Do readers see this question? Do you understand what I am getting at? Referring back to the construction inside me, the ball of mud and sticks and twigs that I have formed inside and call "myself," do I see that it is not of the moment?

That is just a collection of garbage washed up into this moment by the river of life?

The opportunity to reach deeper in myself, to have an extraordinary and completely different experience of life that begins with an acknowledgment that I don't know where I am or what I am doing -- that begins with an acknowledgment of sensation -- that begins with an organic sense of being that blossoms into an invitation to participate -- now that, that is living.

And even though this opportunity is forever in front of me, calling to me, demonstrating over and over again that it is available to me despite my inadequacy, somehow, I am led off the path into the brambles. My mind strays. My attention is caught by this, that, and the other thing.
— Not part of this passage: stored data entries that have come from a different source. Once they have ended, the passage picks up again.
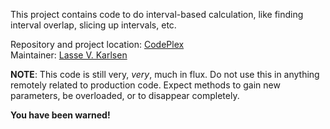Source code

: This project contains code to do interval-based calculation, like finding
interval overlap, slicing up intervals, etc.

Repository and project location: [CodePlex][1]  
Maintainer: [Lasse V. Karlsen][2]

**NOTE**: This code is still very, *very*, much in flux. Do not use this
in anything remotely related to production code. Expect methods to gain
new parameters, be overloaded, or to disappear completely.

**You have been warned!**

  [1]: http://intervals.codeplex.com/
  [2]: mailto:lasse@vkarlsen.no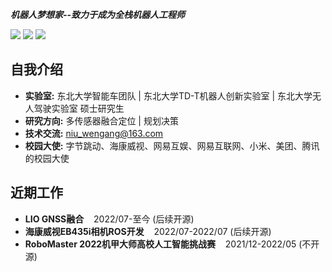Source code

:***机器人梦想家--致力于成为全栈机器人工程师***

[![](https://img.shields.io/badge/Bilibili-robotics%E6%B8%AF-brightgreen)](https://space.bilibili.com/356146260)
[![](https://img.shields.io/badge/CSDN%E5%8D%9A%E5%AE%A2-robotics%E6%B8%AF-brightgreen)](https://blog.csdn.net/weixin_37684239?type=blog)
![](https://visitor-badge.laobi.icu/badge?page_id=niuwengang.visitor-badge)

## 自我介绍
+ **实验室:** 东北大学智能车团队 | 东北大学TD-T机器人创新实验室 | 东北大学无人驾驶实验室 硕士研究生
+ **研究方向:** 多传感器融合定位 | 规划决策
+ **技术交流:** niu_wengang@163.com
+ **校园大使:** 字节跳动、海康威视、网易互娱、网易互联网、小米、美团、腾讯的校园大使

## 近期工作
+ **LIO GNSS融合**&nbsp;&nbsp;&nbsp;&nbsp;2022/07-至今 (后续开源)
+ **海康威视EB435i相机ROS开发**&nbsp;&nbsp;&nbsp;&nbsp;2022/07-2022/07 (后续开源)
+ **RoboMaster 2022机甲大师高校人工智能挑战赛**&nbsp;&nbsp;&nbsp;&nbsp;2021/12-2022/05 (不开源)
So I don't know what it is to work, right here, right now.

Actually, that's not quite true -- some parts of me, which relate to and arise from intelligences that have nothing to do with this associative part that communicates, are even now reminding me of this other possibility, a possibility in which there is more inner union and participation, less division.

Those parts are relatively weak -- or at least, my relationship to them is. They can make a good effort to get my attention and I still manage to ignore them. After many years of work, I still don't understand how that happens. So whether I am a beginner, or an experienced man, I am faced with the same dilemma: despite what I do understand, it is not enough.

I have spent half a lifetime in this work, and every day, even with help, I forget what it is to work.

I need to remember this much more intimately, in my sensation, and my feeling. If I don't intentionally turn the attention in the direction of those two perceptive faculties, my "work" will be useless.

May the living Light of Christ discover us.